Ya, mungkin harga akan lebih stabil. Tapi apakah stabilitas harga bisa mengganti waktu yang hilang karena antre berjam-jam? Apakah stabilitas harga bisa membayar ongkos transportasi bagi mereka yang tinggal jauh dari pangkalan? Ah, tentu saja tidak.
Bagi yang tinggal di perkotaan, mungkin ini mudah. Tapi bagaimana dengan mereka di desa-desa terpencil? Bagaimana dengan ibu-ibu yang tak punya kendaraan? Haruskah mereka berjalan kaki puluhan kilometer hanya untuk sekadar mendapatkan gas? Betapa indahnya kebijakan ini bagi mereka yang lemah.
Para pengecer kecil yang selama ini hidup dari menjual gas melon, kini ditinggalkan begitu saja. Mereka disuruh mencari alternatif usaha lain. Alternatif apa? Menjadi pangkalan resmi? Tentu saja, jika mereka punya modal besar dan dokumen lengkap. Tapi siapa yang peduli dengan nasib mereka? Toh, mereka hanyalah semut-semut kecil di mata kebijakan raksasa.
Ini alasan favorit. “Agar subsidi tepat sasaran.” Tapi apakah benar masalah utamanya adalah penyalahgunaan? Atau justru distribusi yang amburadul? Mengapa rakyat kecil harus menanggung beban kesalahan sistemik? Bukankah lebih mudah memperbaiki distribusi dari merombak seluruh mekanisme pembelian?

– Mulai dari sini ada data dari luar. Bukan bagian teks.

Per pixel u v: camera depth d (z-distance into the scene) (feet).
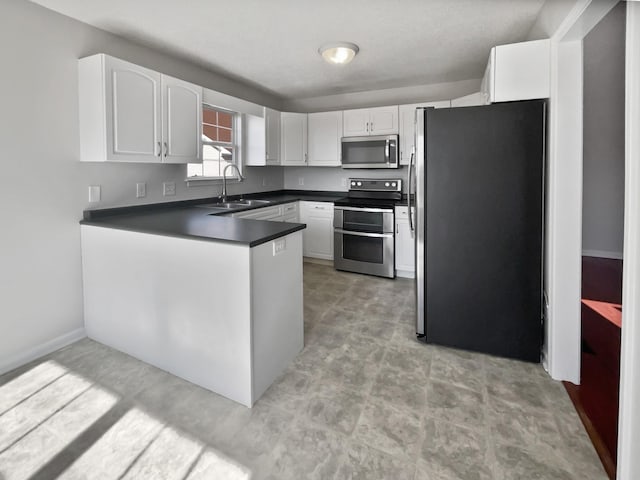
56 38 7.73
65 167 8.06
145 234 7.21
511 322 7.75
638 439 4.07
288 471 4.91
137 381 6.97
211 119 13.26
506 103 7.49
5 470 4.87
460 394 6.59
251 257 6.07
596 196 16.74
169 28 8.70
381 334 9.02
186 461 5.06
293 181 17.84
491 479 4.76
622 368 4.20
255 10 7.85
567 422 5.82
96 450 5.24
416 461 5.07
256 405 6.29
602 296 11.84
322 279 13.60
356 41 9.67
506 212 7.55
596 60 15.26
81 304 8.59
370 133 14.79
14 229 7.30
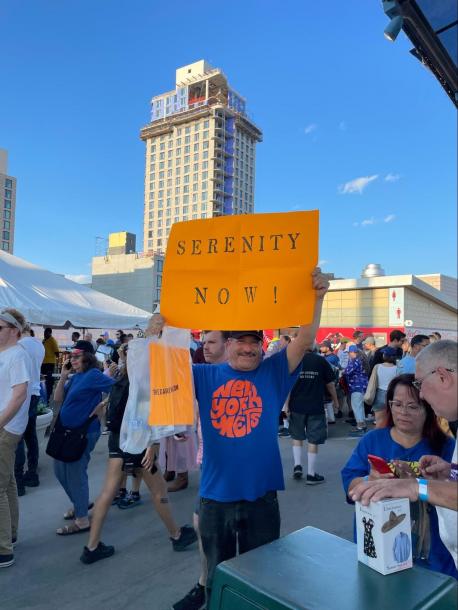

Kini, prosedur baru mulai diterapkan. Tunjukkan KTP. Daftarkan diri dalam sistem tertentu. Semua demi kontrol yang lebih baik. Betapa canggihnya teknologi ini! Tapi apakah semua orang paham cara mengakses sistem tersebut? Apakah semua orang memiliki akses internet atau bahkan ponsel pintar? Tentu saja tidak. Lagi-lagi, rakyat kecil menjadi korban dari idealisme yang terlalu tinggi.
Apa yang terjadi hari ini adalah cerminan dari sebuah paradoks. Di satu sisi, pemerintah berusaha menunjukkan bahwa mereka peduli. Di sisi lain, kebijakan ini justru menambah penderitaan rakyat kecil. Seperti tangan kanan memberi, sementara tangan kiri merampas.
Negara ini kaya. Sangat kaya. Tapi mengapa rakyatnya masih harus berjuang keras hanya untuk mendapatkan gas melon? Apakah ini harga yang harus dibayar untuk kemajuan? Ataukah ini bukti bahwa kemajuan hanya milik segelintir orang?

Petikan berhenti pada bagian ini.